━━ Given data ━━

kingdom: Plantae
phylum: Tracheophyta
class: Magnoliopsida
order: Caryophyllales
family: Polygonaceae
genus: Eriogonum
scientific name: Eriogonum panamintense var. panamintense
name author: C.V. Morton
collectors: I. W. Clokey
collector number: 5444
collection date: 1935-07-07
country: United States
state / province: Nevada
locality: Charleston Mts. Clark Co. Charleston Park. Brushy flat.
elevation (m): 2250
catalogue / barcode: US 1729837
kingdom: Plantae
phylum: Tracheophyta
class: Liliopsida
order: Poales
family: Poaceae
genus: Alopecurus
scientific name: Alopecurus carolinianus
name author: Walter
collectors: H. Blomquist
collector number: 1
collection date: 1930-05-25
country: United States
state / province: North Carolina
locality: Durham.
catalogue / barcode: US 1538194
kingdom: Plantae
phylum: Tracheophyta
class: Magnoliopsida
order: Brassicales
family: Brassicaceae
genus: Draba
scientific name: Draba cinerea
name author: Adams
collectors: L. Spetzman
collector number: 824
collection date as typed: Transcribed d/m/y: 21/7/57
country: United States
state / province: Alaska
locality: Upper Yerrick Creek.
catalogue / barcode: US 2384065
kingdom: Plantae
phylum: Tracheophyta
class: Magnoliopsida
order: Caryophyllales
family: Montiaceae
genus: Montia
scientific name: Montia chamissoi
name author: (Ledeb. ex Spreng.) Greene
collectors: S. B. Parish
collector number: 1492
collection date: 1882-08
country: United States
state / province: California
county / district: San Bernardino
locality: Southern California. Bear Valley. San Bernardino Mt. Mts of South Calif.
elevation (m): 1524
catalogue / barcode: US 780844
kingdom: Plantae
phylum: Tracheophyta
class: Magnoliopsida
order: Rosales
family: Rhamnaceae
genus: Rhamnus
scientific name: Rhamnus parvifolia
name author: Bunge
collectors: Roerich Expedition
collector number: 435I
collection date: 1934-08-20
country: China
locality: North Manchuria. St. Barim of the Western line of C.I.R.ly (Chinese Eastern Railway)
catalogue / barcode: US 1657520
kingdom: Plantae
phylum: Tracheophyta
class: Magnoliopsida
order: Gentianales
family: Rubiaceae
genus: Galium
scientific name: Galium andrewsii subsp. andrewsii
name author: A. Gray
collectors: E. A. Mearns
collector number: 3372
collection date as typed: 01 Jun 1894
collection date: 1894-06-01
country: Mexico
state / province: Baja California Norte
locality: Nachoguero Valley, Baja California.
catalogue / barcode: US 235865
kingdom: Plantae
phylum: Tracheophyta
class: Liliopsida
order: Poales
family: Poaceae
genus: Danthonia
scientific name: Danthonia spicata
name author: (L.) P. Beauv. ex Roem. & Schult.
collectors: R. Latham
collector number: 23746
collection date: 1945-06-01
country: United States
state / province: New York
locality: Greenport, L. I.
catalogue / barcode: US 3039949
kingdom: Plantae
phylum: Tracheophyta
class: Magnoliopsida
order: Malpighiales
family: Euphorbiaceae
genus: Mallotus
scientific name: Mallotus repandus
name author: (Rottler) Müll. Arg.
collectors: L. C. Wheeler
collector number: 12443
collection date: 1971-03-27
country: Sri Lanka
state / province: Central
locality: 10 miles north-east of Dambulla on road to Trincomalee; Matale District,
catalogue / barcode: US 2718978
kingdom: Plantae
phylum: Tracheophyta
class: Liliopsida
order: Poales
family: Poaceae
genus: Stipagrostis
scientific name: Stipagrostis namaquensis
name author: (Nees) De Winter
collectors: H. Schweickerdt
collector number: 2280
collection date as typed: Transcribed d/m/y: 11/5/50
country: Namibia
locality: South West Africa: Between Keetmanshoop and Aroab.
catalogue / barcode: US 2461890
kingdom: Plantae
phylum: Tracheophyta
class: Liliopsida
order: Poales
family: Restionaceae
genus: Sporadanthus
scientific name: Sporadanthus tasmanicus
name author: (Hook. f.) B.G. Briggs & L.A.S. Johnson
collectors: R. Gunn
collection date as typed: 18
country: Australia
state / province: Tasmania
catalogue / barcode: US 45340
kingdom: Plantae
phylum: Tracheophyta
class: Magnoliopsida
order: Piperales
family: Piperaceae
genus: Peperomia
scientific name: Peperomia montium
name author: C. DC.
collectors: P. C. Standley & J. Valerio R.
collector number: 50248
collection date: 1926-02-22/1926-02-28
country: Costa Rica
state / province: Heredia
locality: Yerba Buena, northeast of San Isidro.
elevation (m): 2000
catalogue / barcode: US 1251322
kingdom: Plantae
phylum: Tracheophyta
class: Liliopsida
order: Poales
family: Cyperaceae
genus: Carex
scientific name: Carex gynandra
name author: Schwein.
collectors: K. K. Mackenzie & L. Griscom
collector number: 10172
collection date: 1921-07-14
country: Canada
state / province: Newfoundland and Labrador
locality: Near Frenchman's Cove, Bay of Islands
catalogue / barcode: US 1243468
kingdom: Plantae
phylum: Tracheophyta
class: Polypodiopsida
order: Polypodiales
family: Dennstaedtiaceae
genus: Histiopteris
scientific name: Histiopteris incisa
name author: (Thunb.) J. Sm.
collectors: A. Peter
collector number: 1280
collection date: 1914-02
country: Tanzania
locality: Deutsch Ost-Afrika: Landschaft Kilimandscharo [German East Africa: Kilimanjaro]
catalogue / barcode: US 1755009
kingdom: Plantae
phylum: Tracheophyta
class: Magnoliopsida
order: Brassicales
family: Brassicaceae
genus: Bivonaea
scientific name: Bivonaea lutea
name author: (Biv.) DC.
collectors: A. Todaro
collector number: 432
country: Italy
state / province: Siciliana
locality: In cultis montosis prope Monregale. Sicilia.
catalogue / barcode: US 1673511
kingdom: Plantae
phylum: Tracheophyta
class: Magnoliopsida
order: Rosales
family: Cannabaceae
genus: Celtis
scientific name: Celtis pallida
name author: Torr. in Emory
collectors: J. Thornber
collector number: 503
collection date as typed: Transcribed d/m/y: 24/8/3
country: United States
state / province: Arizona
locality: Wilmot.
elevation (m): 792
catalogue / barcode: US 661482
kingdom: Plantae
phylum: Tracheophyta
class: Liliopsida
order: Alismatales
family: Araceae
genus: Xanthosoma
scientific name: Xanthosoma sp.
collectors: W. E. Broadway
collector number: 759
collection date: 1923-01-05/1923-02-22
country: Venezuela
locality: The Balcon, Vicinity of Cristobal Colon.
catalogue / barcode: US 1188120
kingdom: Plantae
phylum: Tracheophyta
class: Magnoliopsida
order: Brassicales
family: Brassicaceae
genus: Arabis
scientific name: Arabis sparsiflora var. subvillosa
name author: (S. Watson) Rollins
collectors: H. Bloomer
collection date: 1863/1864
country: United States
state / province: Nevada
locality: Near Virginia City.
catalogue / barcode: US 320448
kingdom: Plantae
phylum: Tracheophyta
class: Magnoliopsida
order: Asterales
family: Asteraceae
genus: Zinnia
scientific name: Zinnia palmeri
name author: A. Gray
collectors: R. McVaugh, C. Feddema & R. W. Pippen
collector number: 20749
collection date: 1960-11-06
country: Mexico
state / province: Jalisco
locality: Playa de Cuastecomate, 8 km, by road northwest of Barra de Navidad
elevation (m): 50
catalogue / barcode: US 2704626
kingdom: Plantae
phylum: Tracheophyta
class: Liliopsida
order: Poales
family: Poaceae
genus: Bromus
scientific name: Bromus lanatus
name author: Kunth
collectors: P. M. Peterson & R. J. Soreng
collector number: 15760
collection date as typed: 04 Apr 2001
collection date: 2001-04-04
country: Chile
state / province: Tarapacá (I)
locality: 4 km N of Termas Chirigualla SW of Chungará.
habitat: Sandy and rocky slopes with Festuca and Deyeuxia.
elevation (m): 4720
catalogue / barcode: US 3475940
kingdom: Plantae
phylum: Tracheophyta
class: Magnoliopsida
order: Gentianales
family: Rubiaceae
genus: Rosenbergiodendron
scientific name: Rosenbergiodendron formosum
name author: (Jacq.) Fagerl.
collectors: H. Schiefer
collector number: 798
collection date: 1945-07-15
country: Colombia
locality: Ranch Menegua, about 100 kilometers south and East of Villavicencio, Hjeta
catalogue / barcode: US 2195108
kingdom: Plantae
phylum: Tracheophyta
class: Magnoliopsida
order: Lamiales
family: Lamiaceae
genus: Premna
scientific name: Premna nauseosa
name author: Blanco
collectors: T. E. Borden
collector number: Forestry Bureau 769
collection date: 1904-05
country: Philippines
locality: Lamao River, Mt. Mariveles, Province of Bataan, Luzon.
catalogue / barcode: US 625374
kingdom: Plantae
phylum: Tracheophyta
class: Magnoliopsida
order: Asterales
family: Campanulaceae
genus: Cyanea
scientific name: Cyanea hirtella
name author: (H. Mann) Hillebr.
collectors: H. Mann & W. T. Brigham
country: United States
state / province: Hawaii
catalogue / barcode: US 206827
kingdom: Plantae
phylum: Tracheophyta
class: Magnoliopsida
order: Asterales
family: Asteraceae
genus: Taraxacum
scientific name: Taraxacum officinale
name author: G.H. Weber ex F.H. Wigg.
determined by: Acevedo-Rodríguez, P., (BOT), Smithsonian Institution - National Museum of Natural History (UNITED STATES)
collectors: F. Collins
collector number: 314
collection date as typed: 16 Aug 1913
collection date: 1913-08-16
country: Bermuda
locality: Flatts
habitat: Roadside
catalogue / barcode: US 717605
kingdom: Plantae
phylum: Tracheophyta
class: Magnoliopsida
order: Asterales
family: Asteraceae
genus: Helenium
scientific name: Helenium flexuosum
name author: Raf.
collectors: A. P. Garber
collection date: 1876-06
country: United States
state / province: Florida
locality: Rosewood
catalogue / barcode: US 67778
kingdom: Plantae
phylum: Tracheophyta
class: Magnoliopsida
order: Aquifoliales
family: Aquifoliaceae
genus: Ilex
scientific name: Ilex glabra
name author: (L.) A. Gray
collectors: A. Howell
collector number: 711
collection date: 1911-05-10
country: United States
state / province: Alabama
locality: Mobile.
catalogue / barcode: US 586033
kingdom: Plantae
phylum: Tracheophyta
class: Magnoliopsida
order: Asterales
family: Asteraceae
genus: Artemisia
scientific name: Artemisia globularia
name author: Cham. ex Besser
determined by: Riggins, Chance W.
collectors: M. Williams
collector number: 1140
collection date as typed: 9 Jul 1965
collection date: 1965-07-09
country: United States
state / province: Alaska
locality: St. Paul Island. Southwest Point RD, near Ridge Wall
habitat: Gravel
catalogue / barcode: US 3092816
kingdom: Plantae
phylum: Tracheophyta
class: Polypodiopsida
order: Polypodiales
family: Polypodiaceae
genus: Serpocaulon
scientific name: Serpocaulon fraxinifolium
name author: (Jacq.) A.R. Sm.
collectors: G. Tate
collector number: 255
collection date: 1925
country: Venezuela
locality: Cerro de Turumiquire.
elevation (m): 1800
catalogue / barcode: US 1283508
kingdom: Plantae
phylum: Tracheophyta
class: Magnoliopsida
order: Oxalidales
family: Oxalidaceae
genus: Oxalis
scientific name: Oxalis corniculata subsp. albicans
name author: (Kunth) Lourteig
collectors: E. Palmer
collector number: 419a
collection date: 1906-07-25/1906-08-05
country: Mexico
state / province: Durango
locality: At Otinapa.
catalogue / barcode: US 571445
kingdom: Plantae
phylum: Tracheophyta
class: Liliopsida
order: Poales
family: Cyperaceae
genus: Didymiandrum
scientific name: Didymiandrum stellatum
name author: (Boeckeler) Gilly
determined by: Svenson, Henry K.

━━━

Collect each line of the records above that contains the word "determined". Case counts.

determined by: Acevedo-Rodríguez, P., (BOT), Smithsonian Institution - National Museum of Natural History (UNITED STATES)
determined by: Riggins, Chance W.
determined by: Svenson, Henry K.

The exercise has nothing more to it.